Item 1.01 Entry into a Material Definitive Agreement
On April 20, 2022 (the “Refinancing Date”), Owl Rock Capital Corporation (the “Company”) completed a $669,245,000 term debt securitization refinancing (the “CLO Refinancing”), also known as a collateralized loan obligation refinancing, which is a form of secured financing incurred by the Company. The secured notes and preferred shares issued in the CLO Refinancing were issued by the Company’s consolidated subsidiary Owl Rock CLO V, LLC, a Delaware limited liability company (the “Issuer”) and are backed by a portfolio of collateral obligations consisting of middle market loans and participation interests in middle market loans as well as by other assets of the Issuer.
The CLO Refinancing was executed by the issuance of the following classes of notes pursuant to an indenture and security agreement dated as of November 20, 2020 (the “Original Closing Date”) by and among Owl Rock CLO V, Ltd., as issuer (the “Original Issuer”), the Issuer, as co-issuer and State Street Bank and Trust Company, as supplemented by the supplemental indenture dated as of the Refinancing Date (the “Indenture”), by and among the Issuer and State Street Bank and Trust Company: (i) $354,375,000 of AAA(sf) Class A-1R Notes, which bear interest at the Benchmark plus 1.78%, (ii) $30,375,000 of AAA(sf) Class A-2R Notes, which bear interest at the Benchmark plus 1.95%, (iii) $49,000,000 of AA(sf) Class B-1 Notes, which bear interest at the Benchmark plus 2.20%, (iv) $5,000,000 of AA(sf) Class B-2 Notes, which bear interest at 4.25%, (v) $31,500,000 of A(sf) Class C-1 Notes, which bear interest at the Benchmark plus 3.15% and (vi) $39,375,000 of A(sf) Class C-2 Notes, which bear interest at 5.10% (together, the “Secured Notes”). The Secured Notes are secured by the middle market loans, participation interests in middle market loans and other assets of the Issuer. The Secured Notes are scheduled to mature on April 20, 2034. The Secured Notes were privately placed by Natixis Securities Americas LLC. The proceeds from the CLO Refinancing were used to redeem in full the classes of notes issued on the Original Closing Date and to pay expenses incurred in connection with the CLO Refinancing. On the Refinancing Date, the Original Issuer was merged with and into the Issuer, with the Issuer surviving the merger. The Issuer assumed by all operation of law all of the rights and obligations of the Original Issuer, including the subordinated securities issued by the Original Issuer on the Original Closing Date.

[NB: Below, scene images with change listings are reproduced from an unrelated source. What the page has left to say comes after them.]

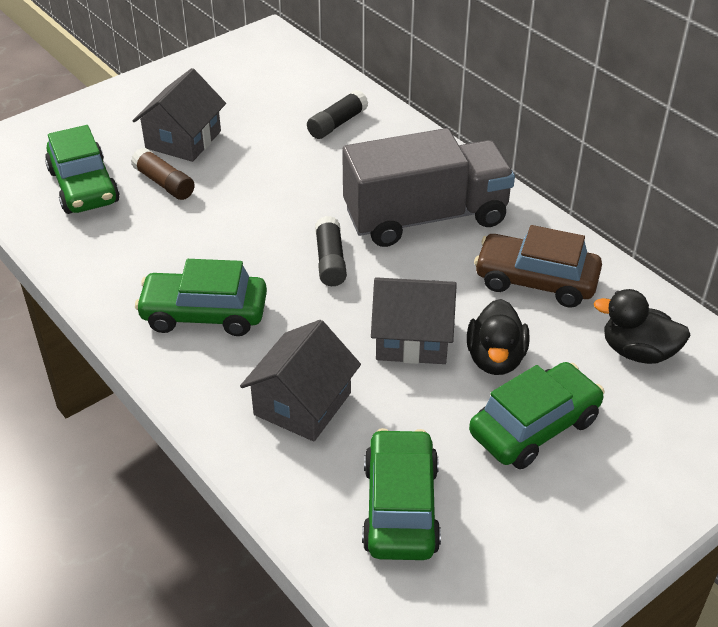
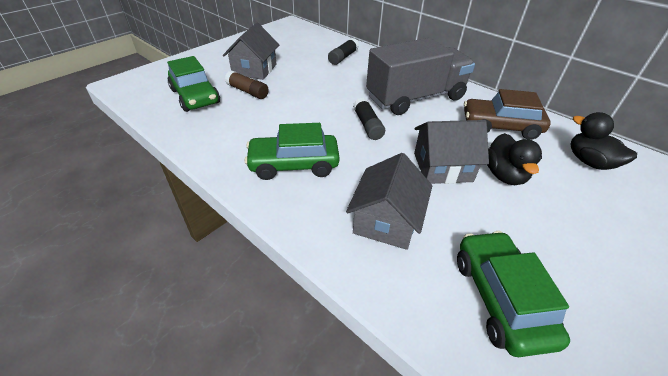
camera: 10 degrees left, 0 degrees up
(534, 426) = (559, 219): green car -> none
(637, 352) = (589, 162): black duck -> black duck turned 45 degrees clockwise

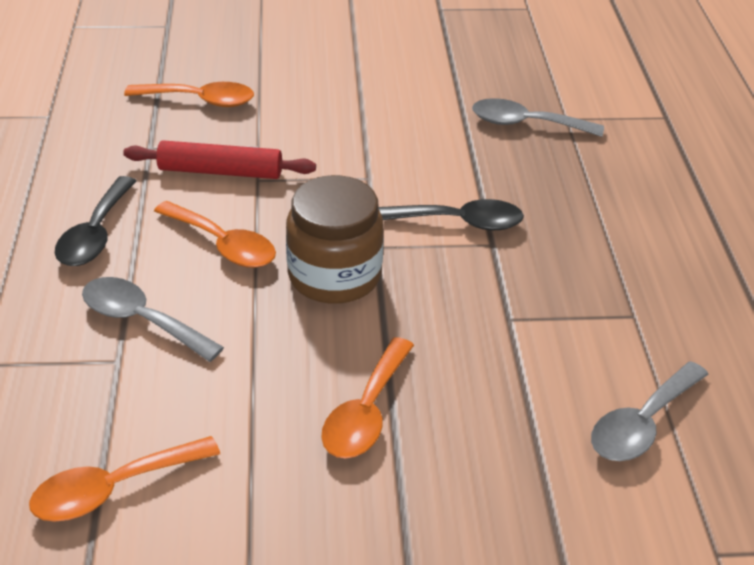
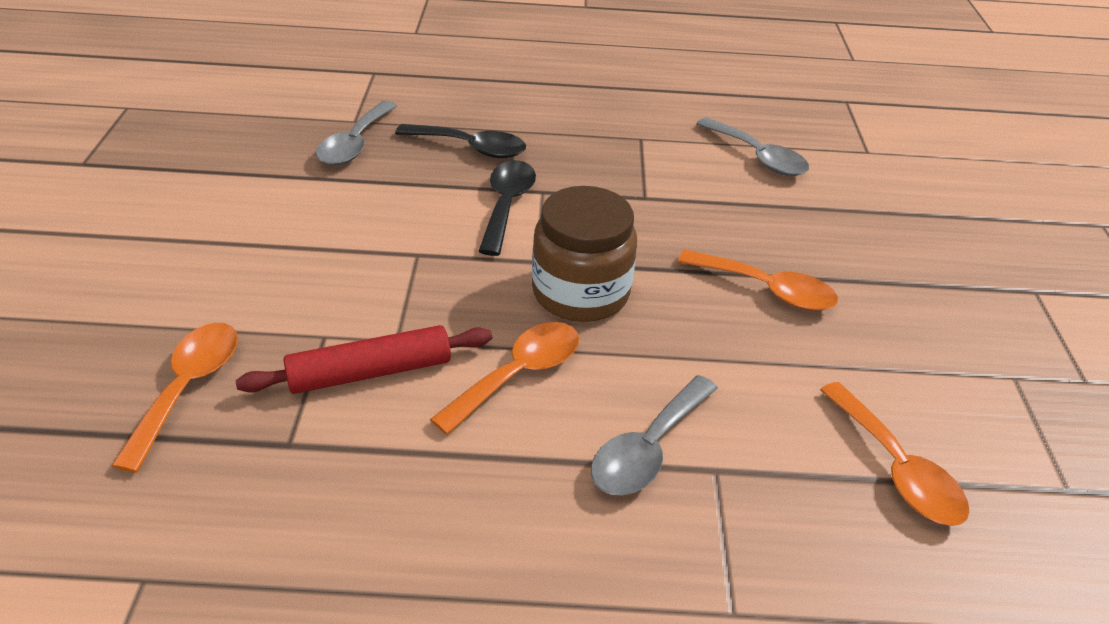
camera: 85 degrees left, 0 degrees up
(95, 234) = (478, 500): black spoon -> black spoon (471, 148)
(220, 172) = (370, 372): red rolling pin -> red rolling pin turned 60 degrees clockwise

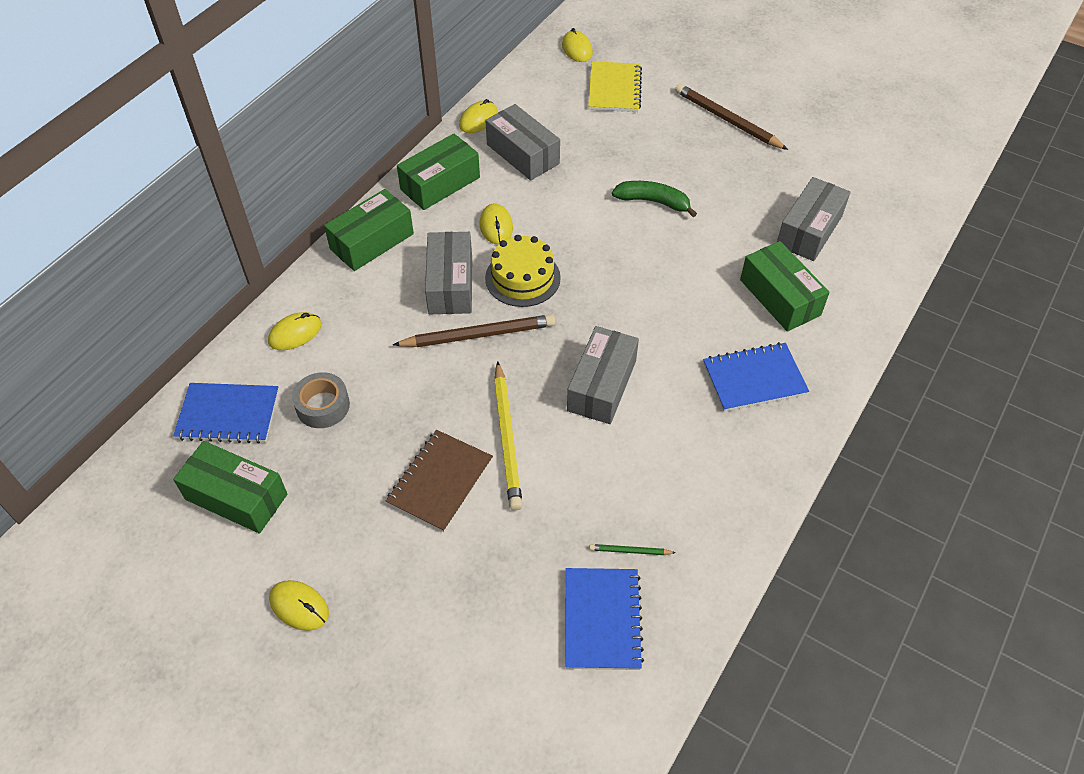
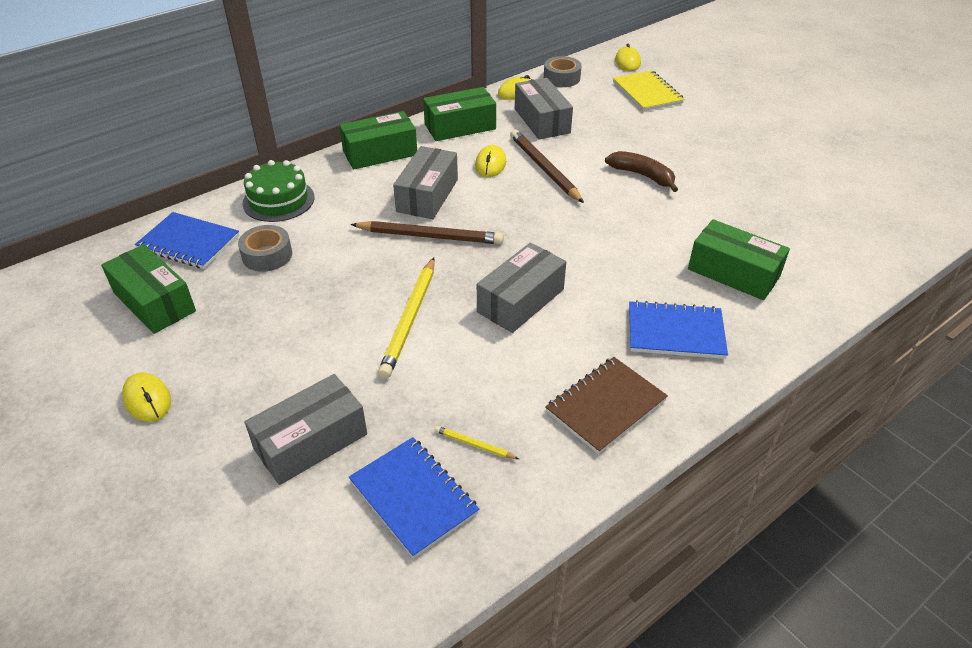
camera: 20 degrees right, 10 degrees down
(295, 333) = (278, 200): yellow mouse -> green cake
(440, 482) = (330, 337): brown notebook -> brown notebook (605, 406)
(517, 88) = (561, 78): none -> grey tape
(522, 278) = (493, 204): yellow cake -> none
(602, 620) = (413, 497): blue notebook -> blue notebook turned 60 degrees counterclockwise
(614, 89) = (647, 93): yellow notebook -> yellow notebook turned 45 degrees counterclockwise
(630, 551) = (474, 444): green pencil -> yellow pencil
(653, 202) = (642, 175): green banana -> brown banana
(727, 120) = (742, 132): brown pencil -> brown pencil (544, 168)
(780, 297) = (733, 273): green box -> green box turned 45 degrees counterclockwise
(809, 230) = (788, 227): grey box -> grey box (311, 442)

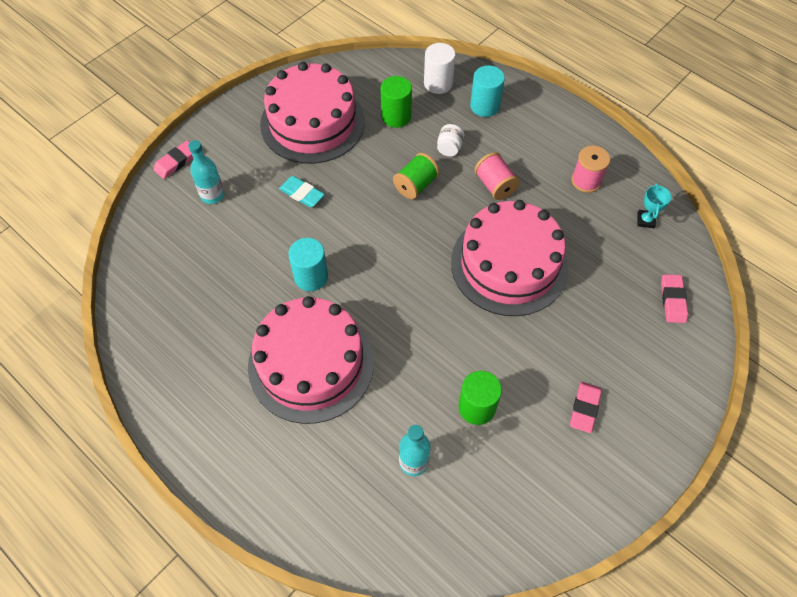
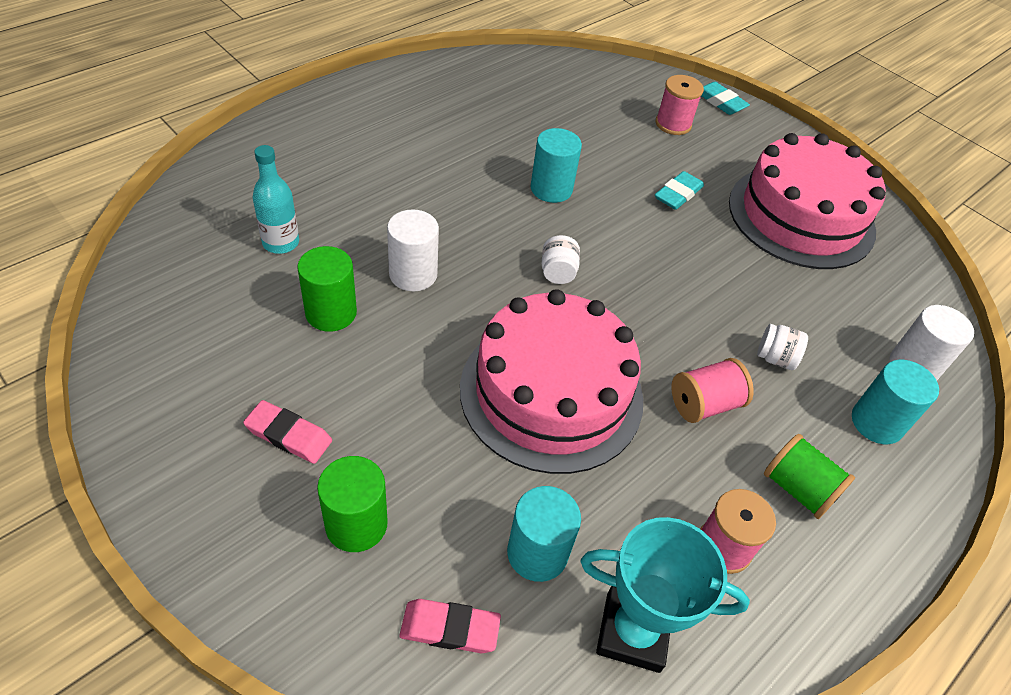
camera: 90 degrees right, 10 degrees down
(176, 162) = (720, 102): pink eraser -> turquoise eraser
(212, 195) = (673, 124): turquoise bottle -> pink spool
(311, 363) = (433, 176): pink cake -> none
(396, 116) = (829, 304): green cylinder -> green cylinder (356, 524)
(402, 267) = (558, 272): none -> white jar
(416, 185) = (699, 307): green spool -> green spool (798, 489)
(426, 360) = (413, 274): none -> white cylinder
(618, 264) = (537, 553): none -> turquoise cylinder
(645, 220) = (632, 632): turquoise trophy -> turquoise trophy, size x1.93

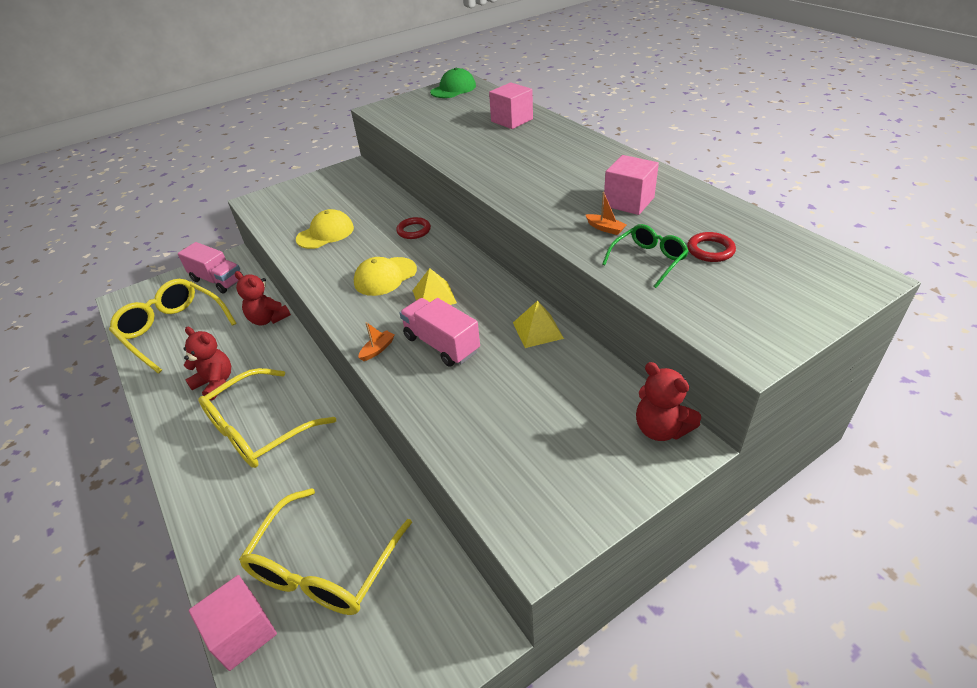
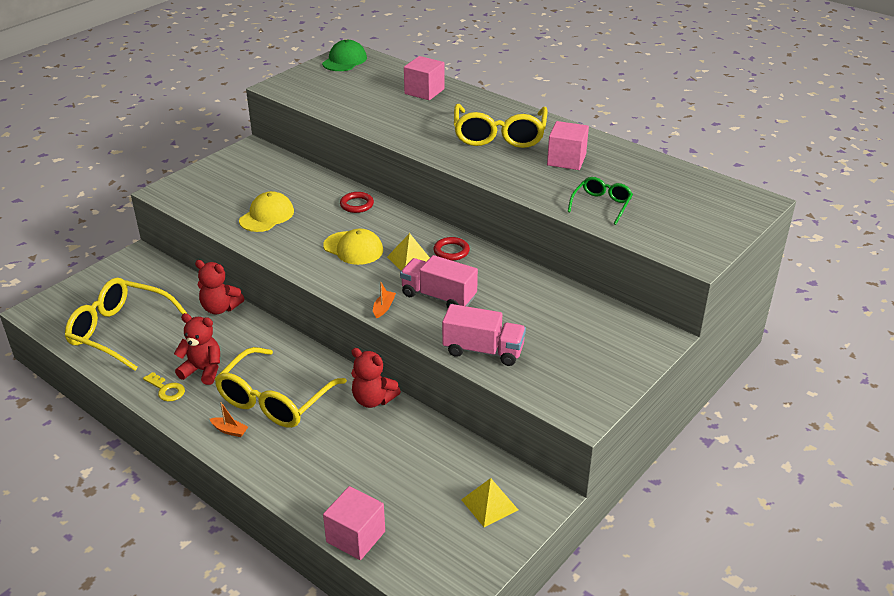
camera: 20 degrees left, 5 degrees down
(172, 398) = (166, 389): none -> yellow key
(217, 280) = (136, 279): pink truck -> pink truck (483, 350)
(324, 567) = (398, 484): yellow glasses -> yellow glasses (499, 136)
(385, 276) = (353, 248): yellow cap -> yellow cap turned 90 degrees counterclockwise
(537, 330) = (515, 275): yellow pyramid -> yellow pyramid (489, 504)
(605, 228) = (557, 183): orange boat -> orange boat (229, 430)
(661, 428) = (640, 330): red teddy bear -> red teddy bear (373, 400)
(710, 250) = (645, 192): red ring -> red ring (451, 251)

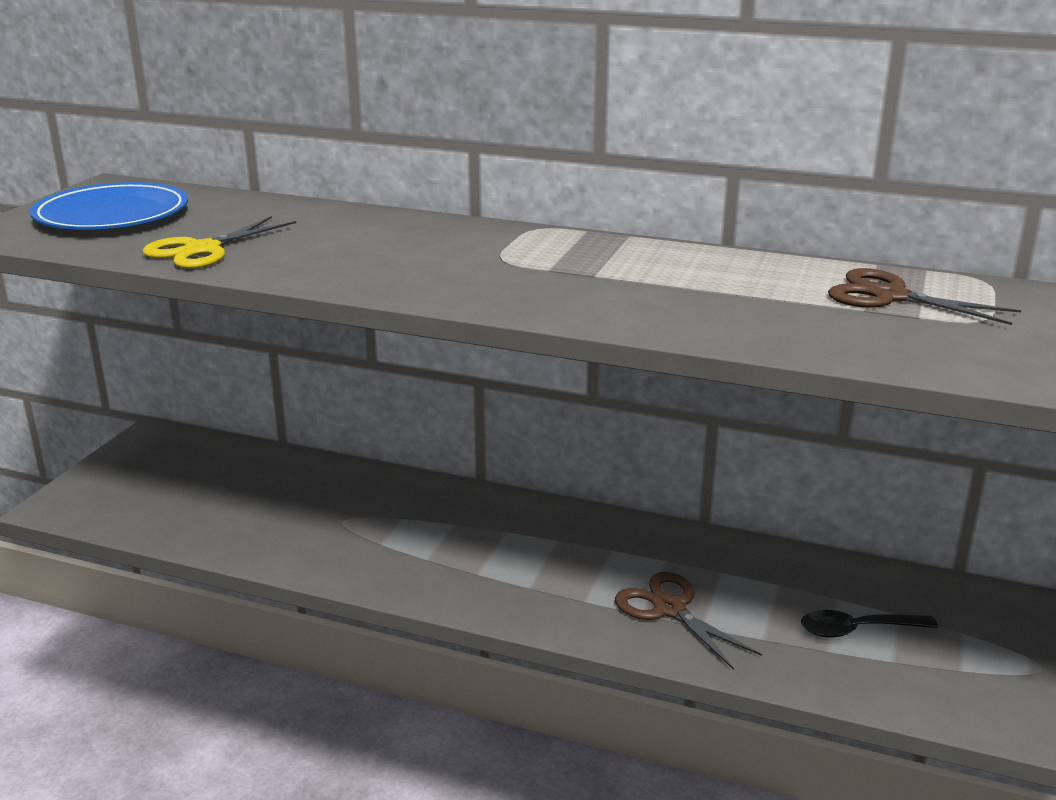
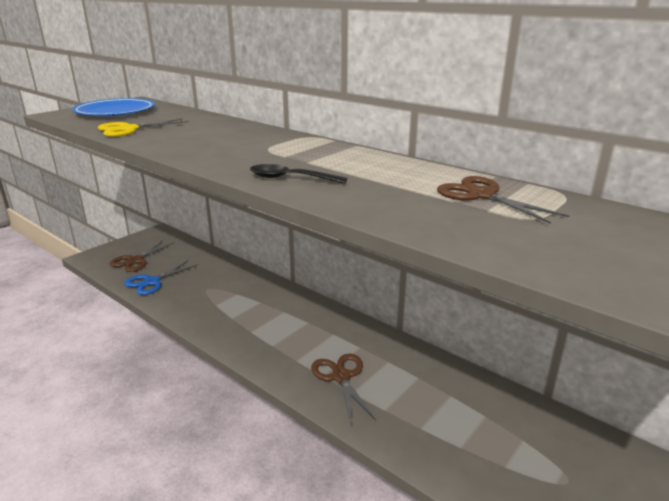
camera: 20 degrees right, 0 degrees up
(158, 496) = (136, 260): none -> brown scissors
(227, 527) = (152, 282): none -> blue scissors
(857, 630) = (450, 419): black spoon -> black spoon (290, 178)

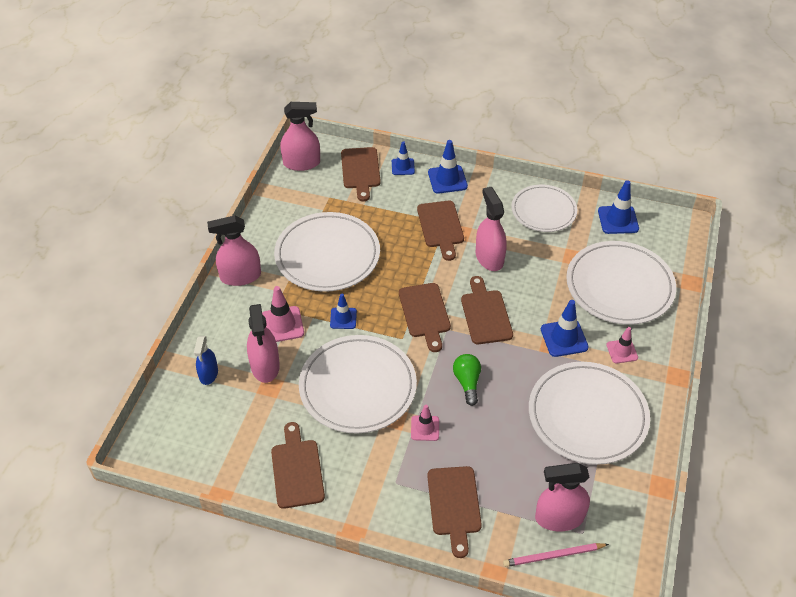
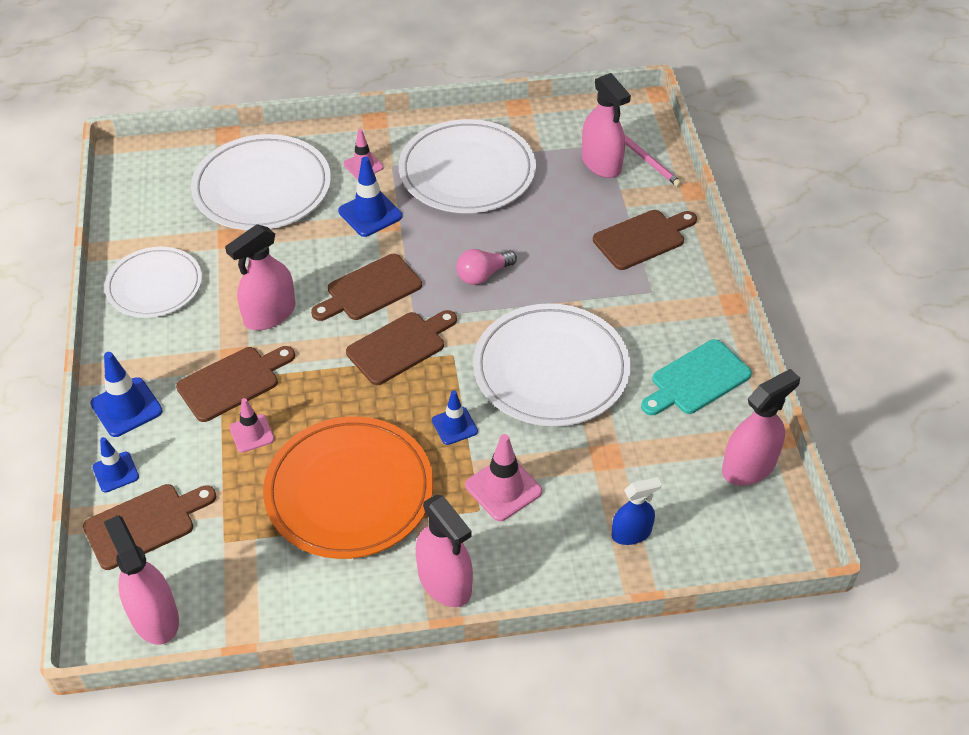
camera: 115 degrees left, 0 degrees up
(265, 366) = (579, 476): pink spray bottle -> pink spray bottle (749, 466)
(297, 470) = (697, 380): brown cutting board -> turquoise cutting board
(327, 255) = (349, 491): white plate -> orange plate
(425, 428) = (567, 290): pink traffic cone -> pink traffic cone (252, 433)
(467, 382) = (483, 275): green light bulb -> pink light bulb
(618, 220) = (144, 213): blue traffic cone -> none

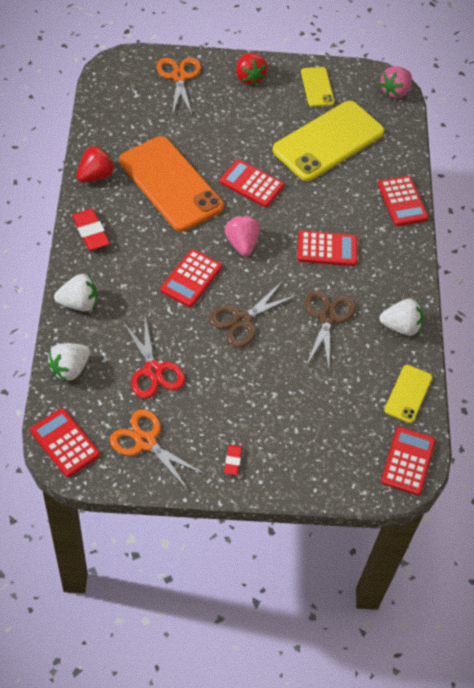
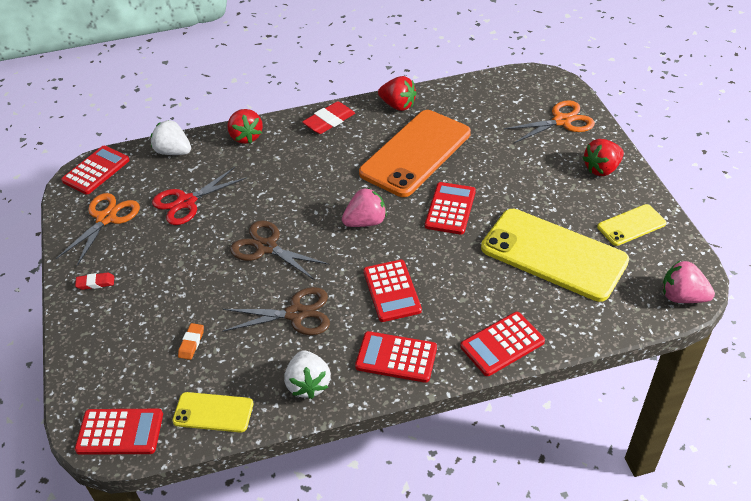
camera: 80 degrees right, 10 degrees down
(79, 303) = (246, 137): white strawberry -> red strawberry
(191, 278) = (304, 198): red calculator -> red calculator (396, 357)
(332, 396) = (191, 343): none -> orange eraser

Concurrently with the issuance of the Secured Notes, the Issuer issued approximately $10,170,000 of additional subordinated securities, for a total of $159,620,000 of subordinated securities in the form of 159,620 preferred shares at an issue price of U.S.$1,000 per share (the “Preferred Shares”) held by the Company. The Preferred Shares are not secured by the collateral securing the Secured Notes, or any other collateral. The Company acts as retention holder in connection with the CLO Refinancing for the purposes of satisfying certain U.S., European Union and United Kingdom regulations requiring sponsors of securitization transactions to retain exposure to the performance of the securitized assets and as such is required to retain a portion of the Preferred Shares.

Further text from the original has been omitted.